Doctors suggest that you can detect everything from diabetes to nutritional deficiencies just by examining the feet. So, don't ignore the signs!

Toenails with indentations
A common issue for women, anaemia or iron deficiency often can be indicated by unnatural, concave shaped toe nail beds. This is due to insufficient haemoglobin. Internal bleeding or heavy menstrual periods can be a trigger. Nails may also be brittle and the feet may feel cold. Fatigue is the number-one sign of anaemia, as are dizziness and headache.

Constant cramping of feet
A sudden foot cramp can be due to improper exercise or even dehydration. But if it is recurring, it could mean that your diet lacks sufficient calcium, potassium or magnesium. Pregnant women are especially vulnerable to this.

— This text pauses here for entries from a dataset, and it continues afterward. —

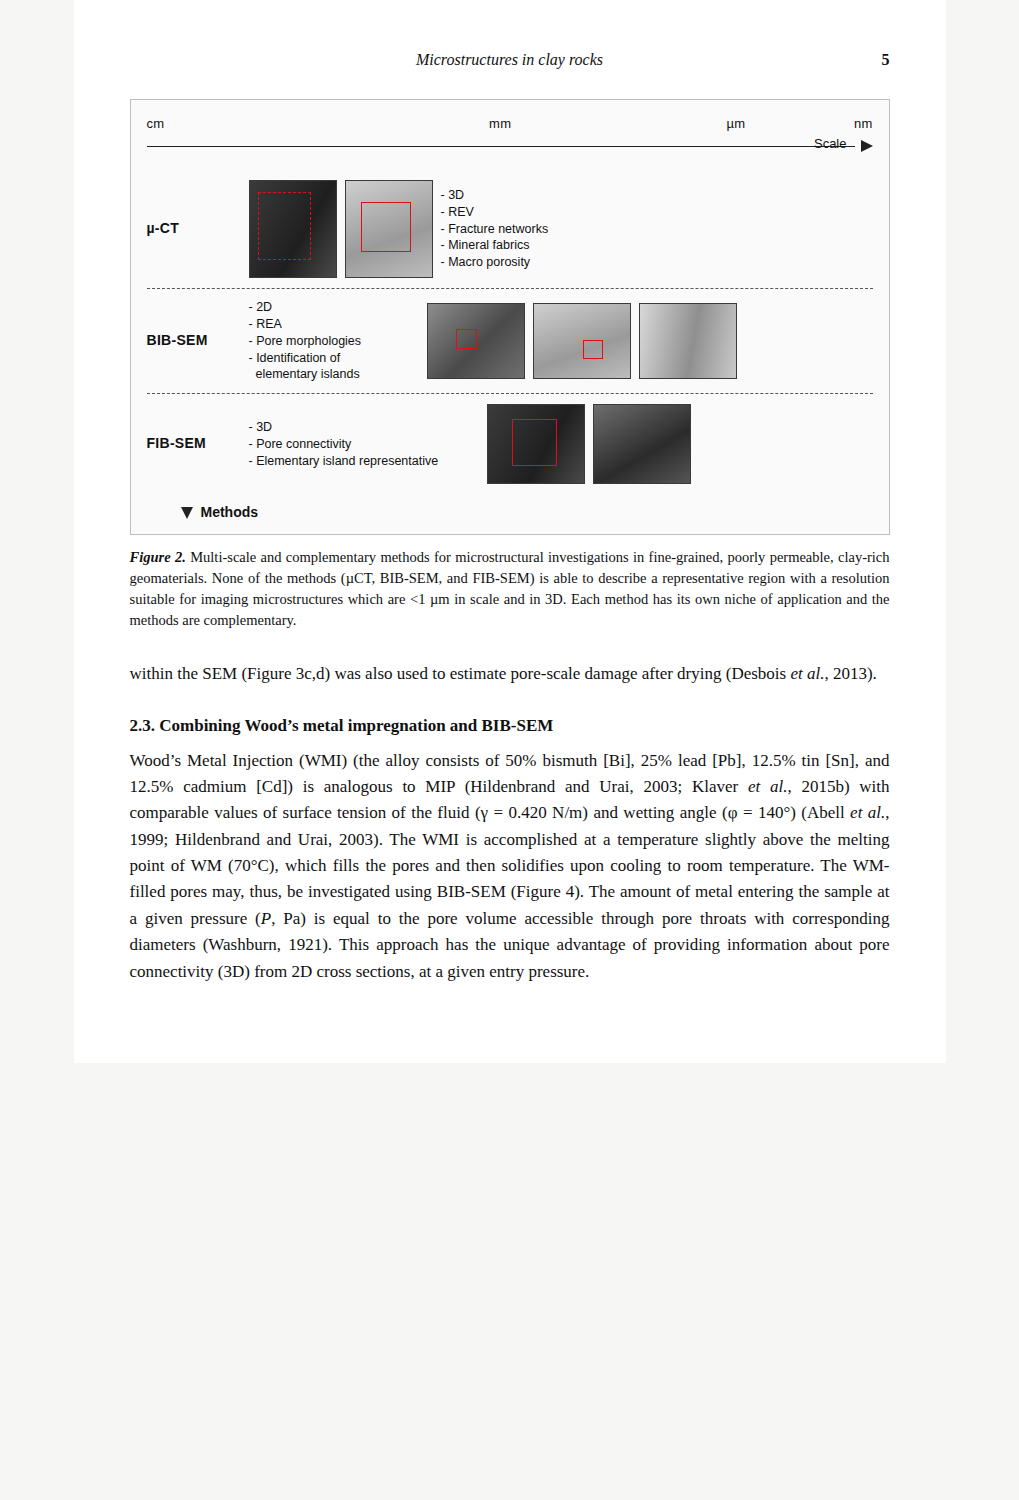Microstructures in clay rocks5
cm mm µm nm
Scale
µ-CT
3D
REV
Fracture networks
Mineral fabrics
Macro porosity
BIB-SEM
2D
REA
Pore morphologies
Identification of
elementary islands
FIB-SEM
3D
Pore connectivity
Elementary island representative
Methods
Figure 2. Multi-scale and complementary methods for microstructural investigations in fine-grained, poorly permeable, clay-rich geomaterials. None of the methods (µCT, BIB-SEM, and FIB-SEM) is able to describe a representative region with a resolution suitable for imaging microstructures which are <1 µm in scale and in 3D. Each method has its own niche of application and the methods are complementary.
within the SEM (Figure 3c,d) was also used to estimate pore-scale damage after drying (Desbois et al., 2013).
2.3. Combining Wood’s metal impregnation and BIB-SEM
Wood’s Metal Injection (WMI) (the alloy consists of 50% bismuth [Bi], 25% lead [Pb], 12.5% tin [Sn], and 12.5% cadmium [Cd]) is analogous to MIP (Hildenbrand and Urai, 2003; Klaver et al., 2015b) with comparable values of surface tension of the fluid (γ = 0.420 N/m) and wetting angle (φ = 140°) (Abell et al., 1999; Hildenbrand and Urai, 2003). The WMI is accomplished at a temperature slightly above the melting point of WM (70°C), which fills the pores and then solidifies upon cooling to room temperature. The WM-filled pores may, thus, be investigated using BIB-SEM (Figure 4). The amount of metal entering the sample at a given pressure (P, Pa) is equal to the pore volume accessible through pore throats with corresponding diameters (Washburn, 1921). This approach has the unique advantage of providing information about pore connectivity (3D) from 2D cross sections, at a given entry pressure.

A sore that won't heal on the foot
This could be an indication of diabetes. High blood glucose levels lead to nerve damage in the feet, which means that minor scrapes and cuts often go unnoticed. Study your feet carefully for foul-smelling cuts that have been there awhile. Other symptoms of diabetes include persistent thirst, constant need for urination, fatigue, extreme hunger and weight loss.

Cold feet
Cold feet is an especially common complaint among women and may indicate a thyroid problem. Women generally have a slightly lower core body temperature than men, which makes them more vulnerable. Females over 40 who have cold feet often have an underfunctioning thyroid, the gland that regulates temperature and metabolism. Poor circulation is another possible cause.

Thick, yellow toenails
Yes, the nails do tend to lose colour as you age but this is a vital sign of a fungal infection and unkempt nails. Onychomycosis can persist painlessly for years. Nails may also smell bad and turn dark. Those most vulnerable are diabetes patients and those with immune-deficiency disorders.

Enlarged big toe
This is mostly a sign of gout and contrary to popular perception it doesn't just affect the old. Gout is a form of arthritis that's caused by too much uric acid. The built-up uric acid forms needle-like crystals. Men in their 40s and 50s are especially prone to this condition.

Numbness in feet
If you are unable to 'feel' your feet or have a heavy pins-and-needles sensation, it could indicate damage to the peripheral nervous system. This could occur due to diabetes or excessive intake of alcohol.


Dry, flaky skin
If you are prone to dry skin, don't take this lightly. You could contract athlete's foot, a fungal infection that starts as dry, itchy skin that then progresses to inflammation and blisters.


Toes that change colours
In cooler weather, Raynaud's disease causes the toes to first go white, then blue, and finally appear red before returning to a natural hue. The blood vessels in these areas overreact, causing the change in colour. They also feel cool to touch and go numb. Stress can be a trigger of Raynaud's attacks.

Pain in feet while walking
Foot pain could be a result of undiagnosed stress fractures. Discomfort can be felt along the sides of the feet or in the soles. Fractures may be caused by a decrease in optimum bone density or some kind of malnutrition.